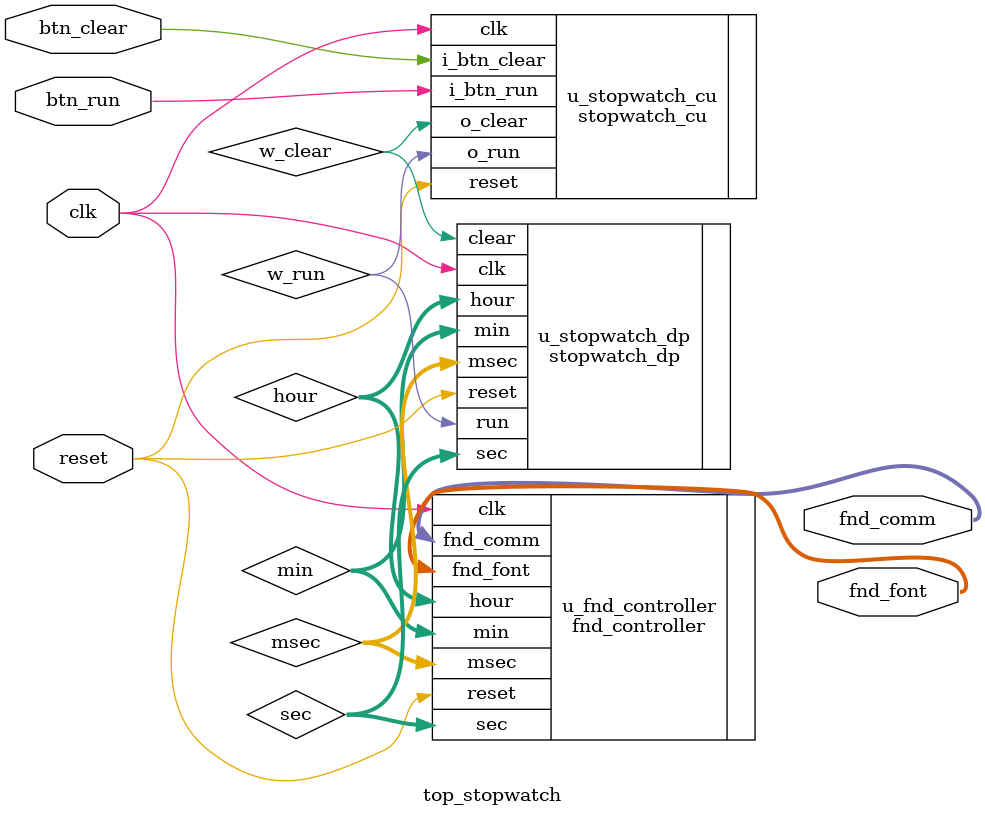
<source format=v>
`timescale 1ns / 1ps

module top_stopwatch(
    input clk,
    input reset,
    input btn_run,
    input btn_clear,
    output [3:0] fnd_comm,
    output [7:0] fnd_font
    );

    wire w_run, w_clear;
    wire [7:0] msec, sec, min, hour;

    stopwatch_dp u_stopwatch_dp(
        .clk(clk),
        .reset(reset),
        .run(w_run),
        .clear(w_clear),
        .msec(msec),
        .sec(sec),
        .min(min),
        .hour(hour)
    );

    stopwatch_cu u_stopwatch_cu(
        .clk(clk),
        .reset(reset),
        .i_btn_run(btn_run),
        .i_btn_clear(btn_clear),
        .o_run(w_run),
        .o_clear(w_clear)
    );

    fnd_controller u_fnd_controller(
        .clk(clk),
        .reset(reset),
        .msec(msec),
        .sec(sec),
        .min(min),
        .hour(hour),
        .fnd_font(fnd_font),
        .fnd_comm(fnd_comm)
    );
endmodule

</source>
######
**What the exercise asks:**
Within the records above, find every line holding the word "input" and give the total as a bare number.

**Answer to the problem:**
4